J’avais prévu d’être candidat, mais pas tout de suite !

Dr Thomas Mesnier (Horizons, Charente)

Un autre médecin expert des questions de santé – qui avait été élu député en 2017, puis finalement battu lors d’un nouveau scrutin partiel en 2023 (après invalidation de son résultat 2022 par le Conseil constitutionnel) – se représente cette année dans la 1re circonscription de Charente. « J’avais prévu d’être candidat, mais pas tout de suite ! », ironise l’urgentiste Thomas Mesnier, devenu chef de pôle aux urgences du CHU de Bordeaux. Ce dernier a pris ses distances avec les rangs macronistes, rejoignant le parti d’Édouard Philippe (Horizons), même s’il se présente sous l’étiquette de la majorité. Après une première semaine de campagne compliquée où, sur les marchés, les badauds « n’étaient pas réceptifs, encore sidérés par la dissolution », l’ambiance aurait changé quelque peu le week-end dernier. « Les citoyens viennent me parler pour me rapporter un plus grand rejet de l’extrême gauche que de l’extrême droite », narre-t-il. Ici non plus, pas vraiment de débat sur la santé, sauf « un peu sur l’accès aux soins, mais c’est le pouvoir d’achat et la peur des conflits internationaux qui dominent ».

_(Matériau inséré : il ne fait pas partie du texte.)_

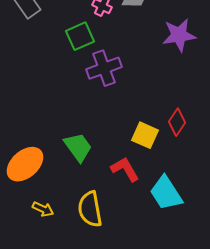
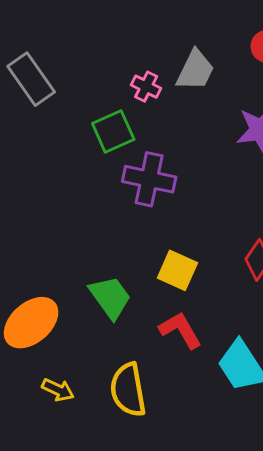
purple cross: (104, 68) -> (149, 179), turned 32
yellow square: (145, 135) -> (177, 270), moved

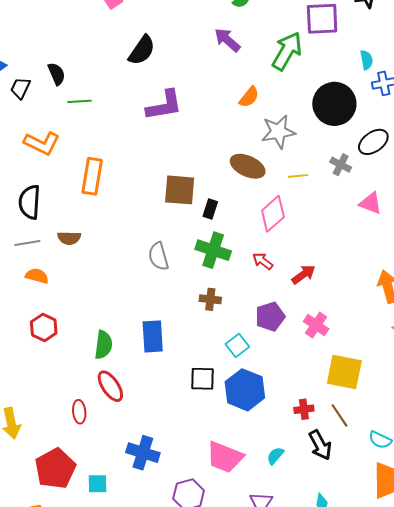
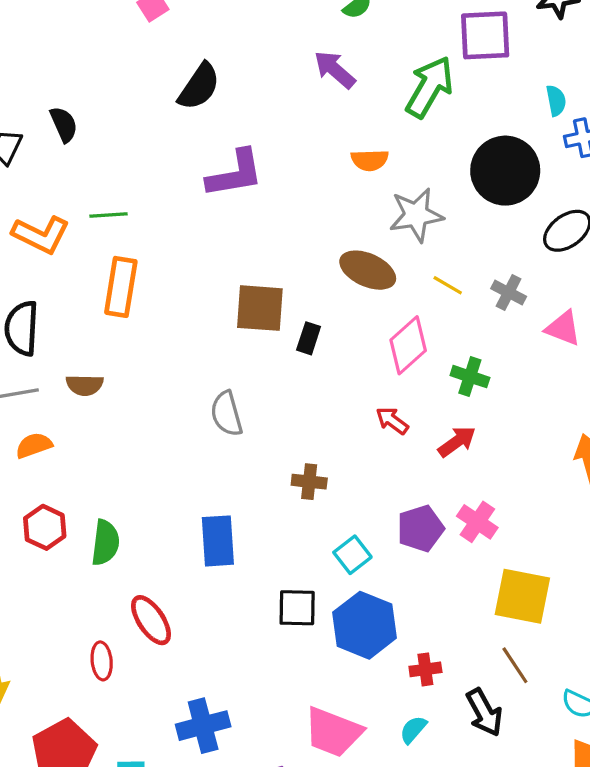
orange semicircle: (249, 97) -> (370, 160), turned 50
green line: (79, 101) -> (108, 215), moved
gray cross: (341, 165) -> (509, 292), moved
yellow line: (298, 176) -> (448, 285), turned 36
green cross: (213, 250) -> (470, 377), moved, size x0.7
orange semicircle: (37, 276) -> (34, 445), turned -35
purple pentagon: (270, 317) -> (420, 528), moved
green semicircle: (103, 345) -> (105, 543), moved
red cross: (304, 409) -> (425, 669), moved
blue cross: (143, 453) -> (203, 726), turned -32

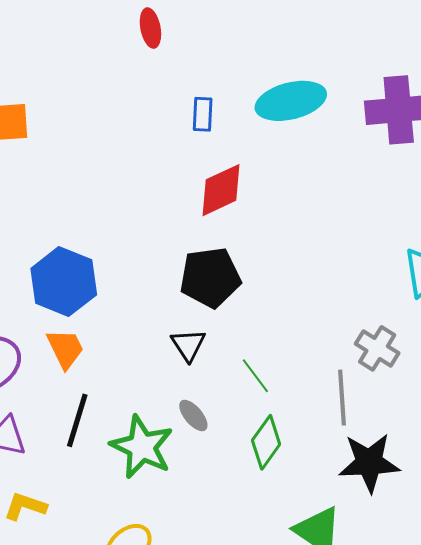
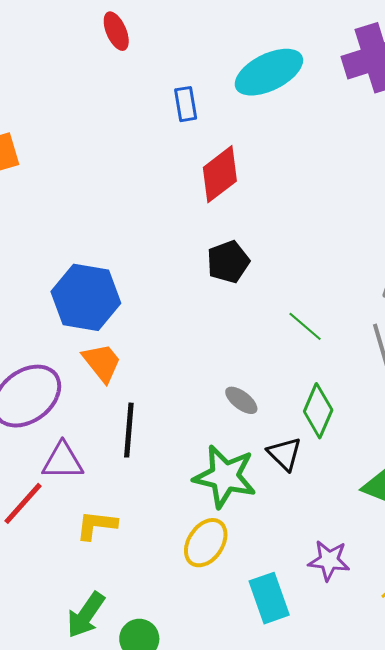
black pentagon: (210, 277) -> (228, 262), size x0.7
black triangle: (188, 345) -> (285, 454), moved
green line: (255, 376) -> (305, 326), moved
green star: (142, 447) -> (225, 476), moved

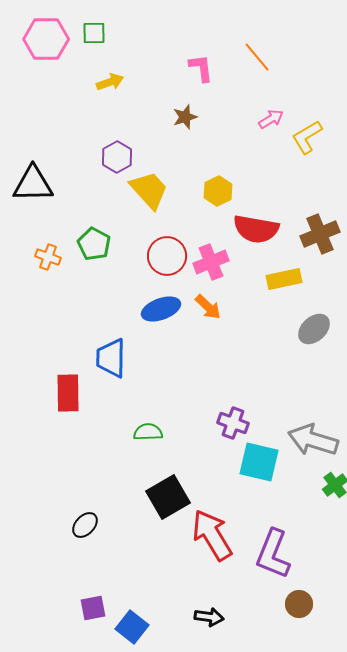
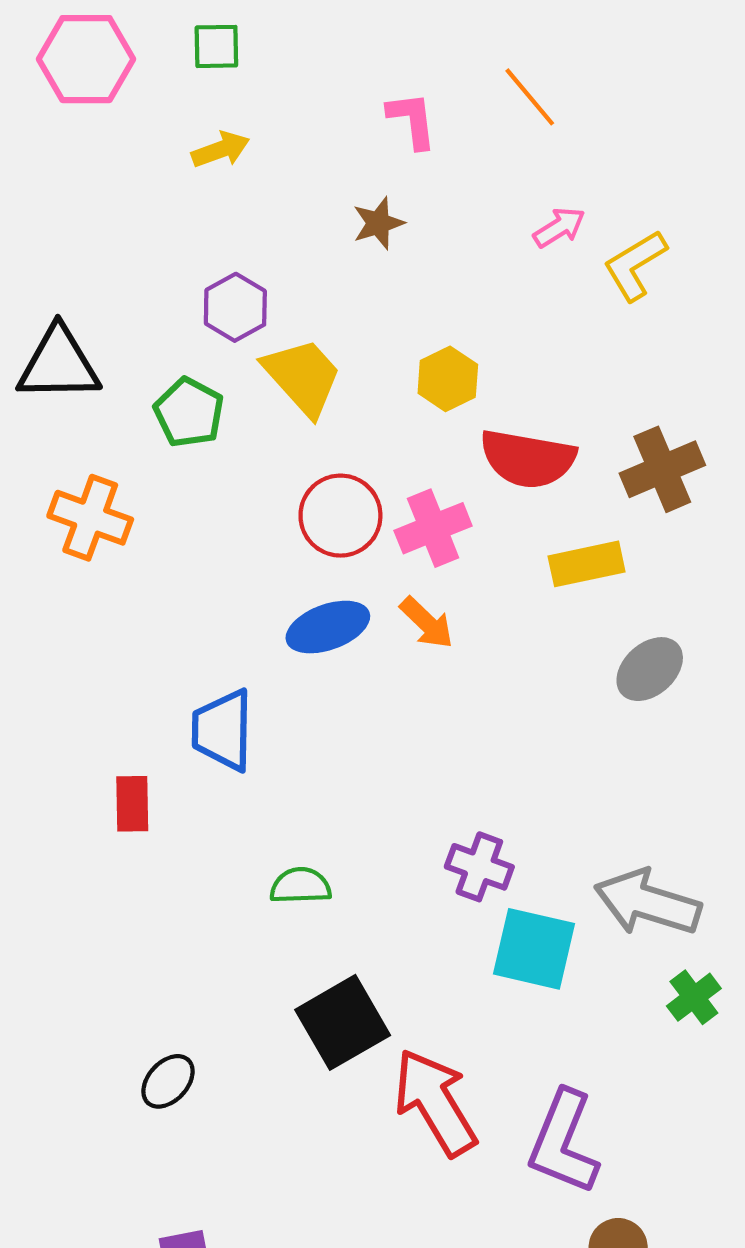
green square: (94, 33) -> (216, 46), moved
green pentagon: (94, 244) -> (189, 412), moved
orange cross: (48, 257) -> (90, 518), size x1.5
red rectangle: (68, 393) -> (132, 804), size x0.7

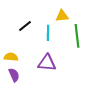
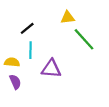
cyan line: (48, 33) -> (31, 50), moved
green line: (77, 36) -> (84, 39), turned -35

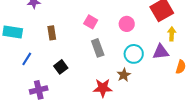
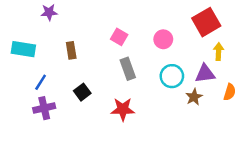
brown star: (124, 75) -> (194, 97), moved
red star: (103, 88) -> (123, 109), moved
purple cross: (39, 90) -> (44, 108), moved

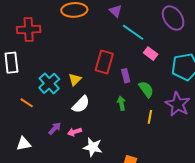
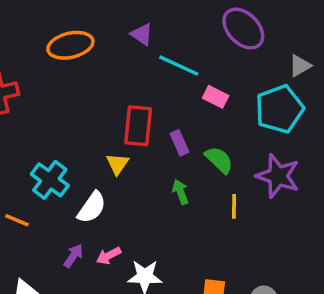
yellow triangle: (75, 80) -> (117, 164), moved
white semicircle: (81, 104) -> (92, 207), moved

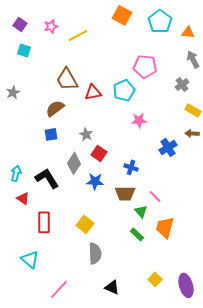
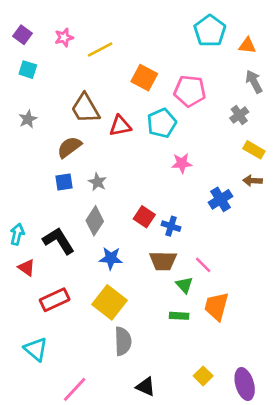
orange square: (122, 15) -> (144, 78), moved
gray star: (13, 92) -> (28, 119), moved
gray star: (86, 134) -> (97, 182), moved
red square: (99, 153) -> (144, 217), moved
blue star: (95, 181) -> (111, 258), moved
red rectangle: (44, 222) -> (55, 300), turned 65
yellow square: (85, 224) -> (109, 302), size x1.4
green rectangle: (137, 234) -> (179, 316), turned -40

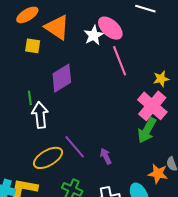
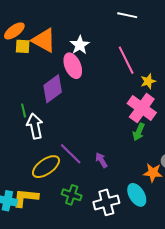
pink ellipse: (110, 28) -> (73, 66), moved, turned 30
yellow square: (33, 46) -> (23, 46), moved
pink line: (120, 61) -> (126, 60), moved
green arrow: (147, 130) -> (139, 132), size x0.7

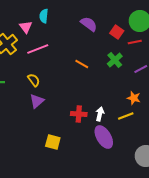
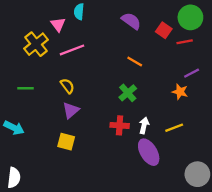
green cross: (115, 60) -> (128, 93), moved
orange line: (82, 64) -> (135, 62), moved
orange star: (134, 98) -> (180, 92), moved
yellow square: (53, 142) -> (66, 142), moved

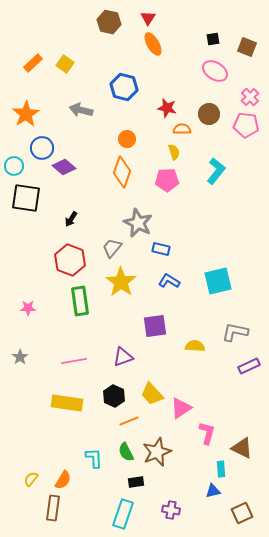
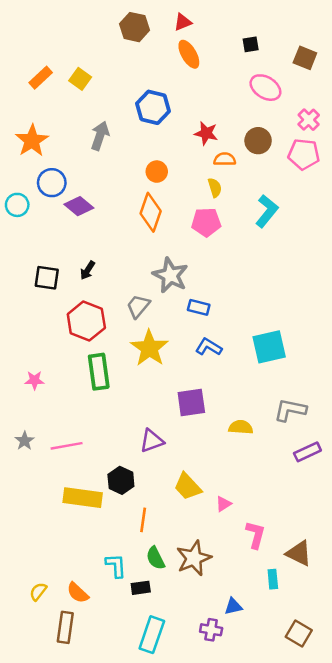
red triangle: (148, 18) -> (183, 22), turned 35
black square: (213, 39) -> (251, 44), moved
gray arrow: (81, 110) -> (100, 136), turned 95
black square: (26, 198) -> (47, 278), moved, size x0.7
pink line: (74, 361) -> (67, 446), moved
black hexagon: (114, 396) -> (121, 480), moved
pink triangle: (181, 408) -> (223, 504), size x0.6
orange line: (129, 421) -> (143, 520), moved, turned -60
orange semicircle: (63, 480) -> (78, 593), turned 102
black rectangle: (136, 482) -> (141, 588), moved
blue triangle: (213, 491) -> (233, 606), moved
brown square: (242, 513) -> (299, 634), turned -35

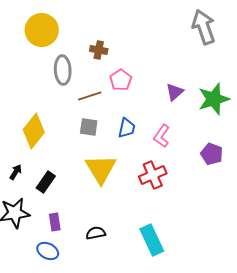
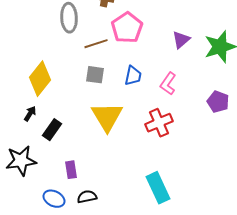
pink pentagon: (121, 80) -> (127, 28), size x1.4
black arrow: (16, 172) -> (30, 114), moved
purple rectangle: (55, 222) -> (71, 170), moved
black semicircle: (96, 233) -> (87, 197), moved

Guillaume Garot, poil à gratter des libéraux, en campagne pour sa réélection

Dans la 1re circonscription de la Mayenne, fief du député socialiste Guillaume Garot, ce dernier a été investi sous la bannière d’union de la gauche du Nouveau Front populaire. Sur ce territoire, insiste-t-il, « le pouvoir d’achat, mais aussi la santé, sont les thèmes principaux », notamment en raison de « la difficulté d’accès aux médecins et des urgences qui ferment la nuit ». Il appartient à la gauche de « tracer le chemin d’une alternative », à la fois au RN et à la majorité présidentielle, explique-t-il. Lui qui porte, via une proposition de loi transpartisane, une régulation à l’installation des médecins libéraux (mesure reprise dans le programme d’union de la gauche), souhaite désormais que cette réforme se concrétise « à l’image de celle que négocient l’Assurance-maladie et les dentistes ». Le principe est celui d’un conventionnement sélectif : dans les zones très bien dotées, la Sécu ne conventionnerait un nouveau praticien que si un autre s’en va. « On verra dans quelle situation politique nous serons le 7 juillet, avec quelle majorité à l’Assemblée… », souffle le député sortant, loin d’être résigné mais néanmoins inquiet.